● **Work task**
Copy down every line of the data that follows exactly. Omit the pictures.

Start of Records to use

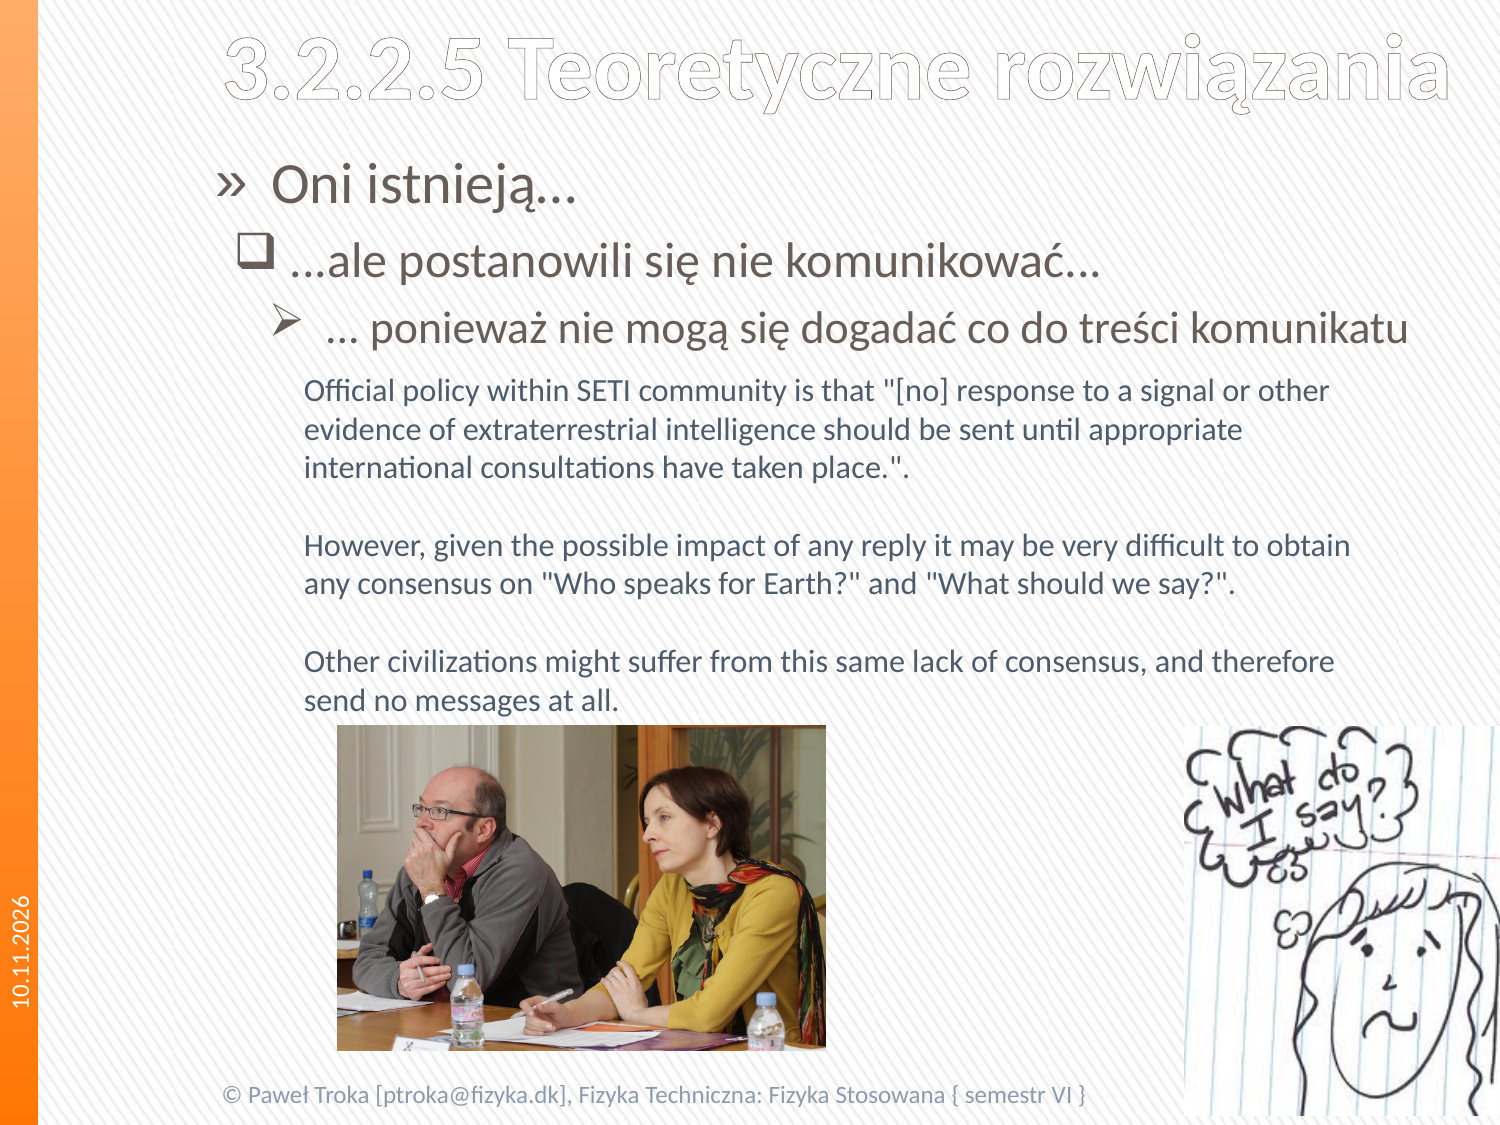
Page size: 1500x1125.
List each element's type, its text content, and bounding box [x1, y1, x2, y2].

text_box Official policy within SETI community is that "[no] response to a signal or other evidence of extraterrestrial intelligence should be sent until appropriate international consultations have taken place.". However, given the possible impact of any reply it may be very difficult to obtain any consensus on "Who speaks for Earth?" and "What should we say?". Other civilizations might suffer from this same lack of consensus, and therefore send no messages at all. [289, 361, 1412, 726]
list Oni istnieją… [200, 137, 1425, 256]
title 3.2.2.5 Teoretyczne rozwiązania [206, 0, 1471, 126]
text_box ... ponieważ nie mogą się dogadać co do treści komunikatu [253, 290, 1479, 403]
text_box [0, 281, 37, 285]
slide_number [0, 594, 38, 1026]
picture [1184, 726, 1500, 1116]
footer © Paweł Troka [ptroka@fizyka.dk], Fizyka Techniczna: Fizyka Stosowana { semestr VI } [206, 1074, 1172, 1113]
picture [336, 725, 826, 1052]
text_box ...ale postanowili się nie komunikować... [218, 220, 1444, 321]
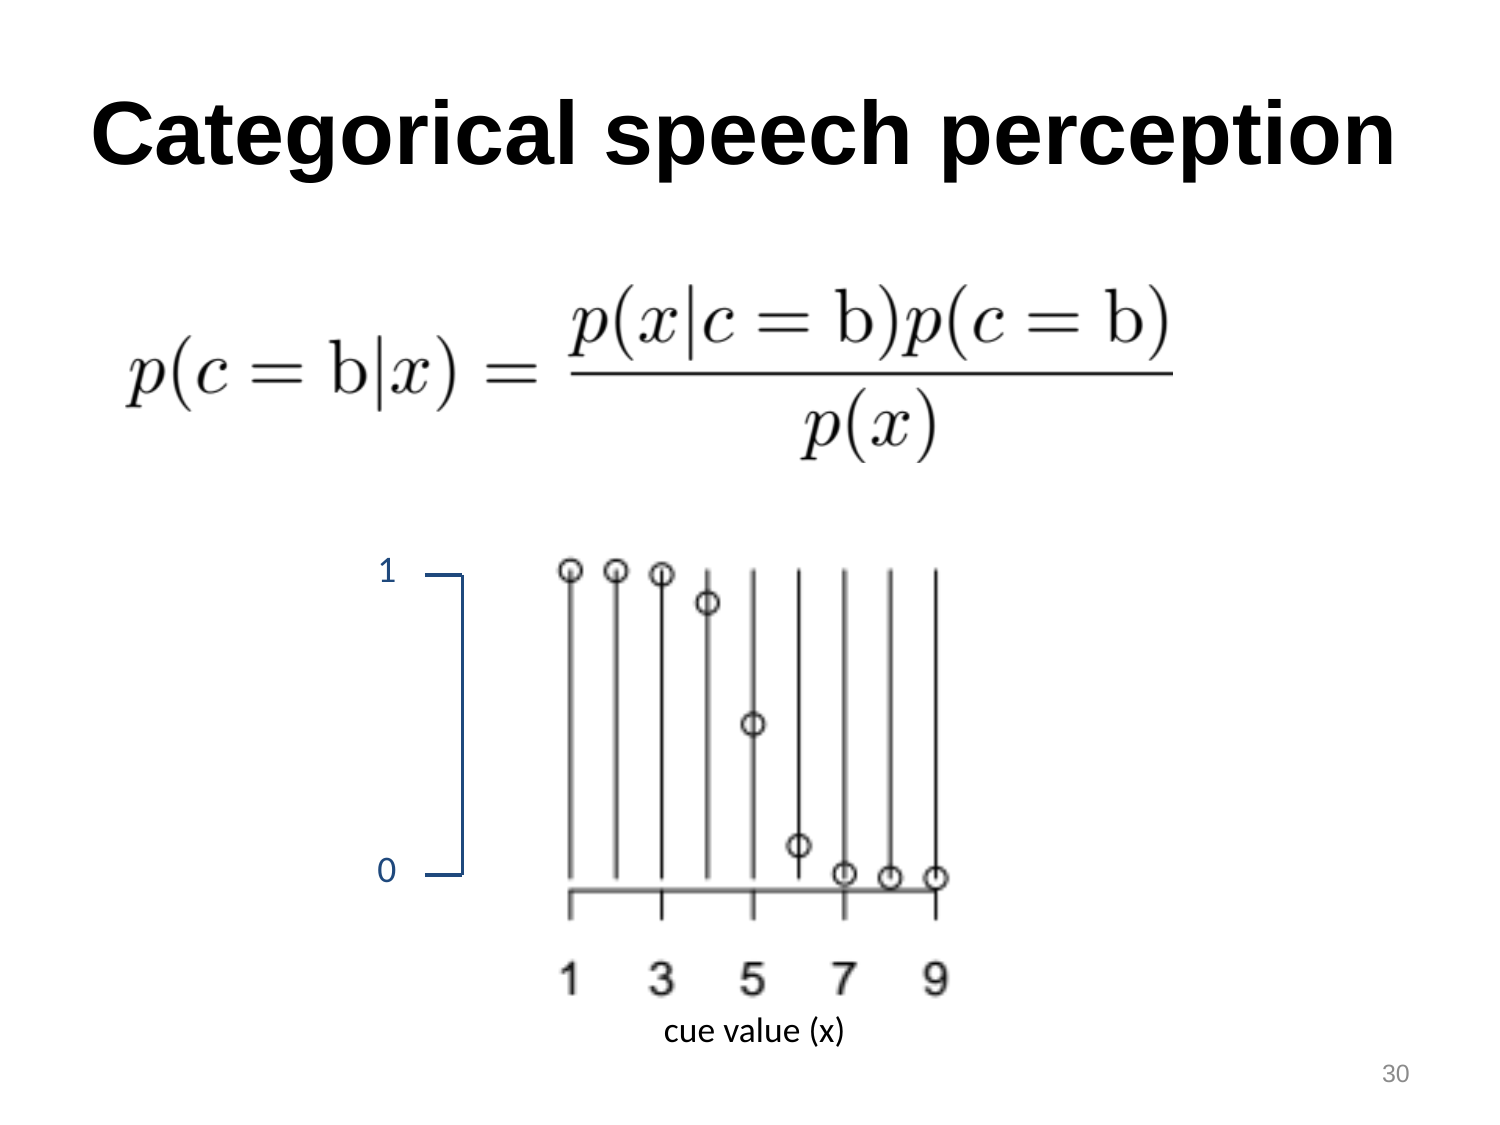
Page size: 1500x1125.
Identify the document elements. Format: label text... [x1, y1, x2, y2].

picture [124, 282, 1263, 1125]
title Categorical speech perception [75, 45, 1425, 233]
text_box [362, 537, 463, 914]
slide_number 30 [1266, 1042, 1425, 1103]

End of Records to use

● **Exercise answer**
Page size: 1500x1125.
List each element's type, its text content, and bounding box [x1, y1, x2, y2].

text_box Official policy within SETI community is that "[no] response to a signal or other evidence of extraterrestrial intelligence should be sent until appropriate international consultations have taken place.". However, given the possible impact of any reply it may be very difficult to obtain any consensus on "Who speaks for Earth?" and "What should we say?". Other civilizations might suffer from this same lack of consensus, and therefore send no messages at all. [289, 361, 1412, 726]
list Oni istnieją… [200, 137, 1425, 256]
title 3.2.2.5 Teoretyczne rozwiązania [206, 0, 1471, 126]
text_box ... ponieważ nie mogą się dogadać co do treści komunikatu [253, 290, 1479, 403]
text_box [0, 281, 37, 285]
slide_number [0, 594, 38, 1026]
picture [1184, 726, 1500, 1116]
footer © Paweł Troka [ptroka@fizyka.dk], Fizyka Techniczna: Fizyka Stosowana { semestr VI } [206, 1074, 1172, 1113]
picture [336, 725, 826, 1052]
text_box ...ale postanowili się nie komunikować... [218, 220, 1444, 321]
Page size: 1500x1125.
Identify the document elements. Format: label text... [x1, y1, x2, y2].

picture [124, 282, 1263, 1125]
title Categorical speech perception [75, 45, 1425, 233]
text_box [362, 537, 463, 914]
slide_number 30 [1266, 1042, 1425, 1103]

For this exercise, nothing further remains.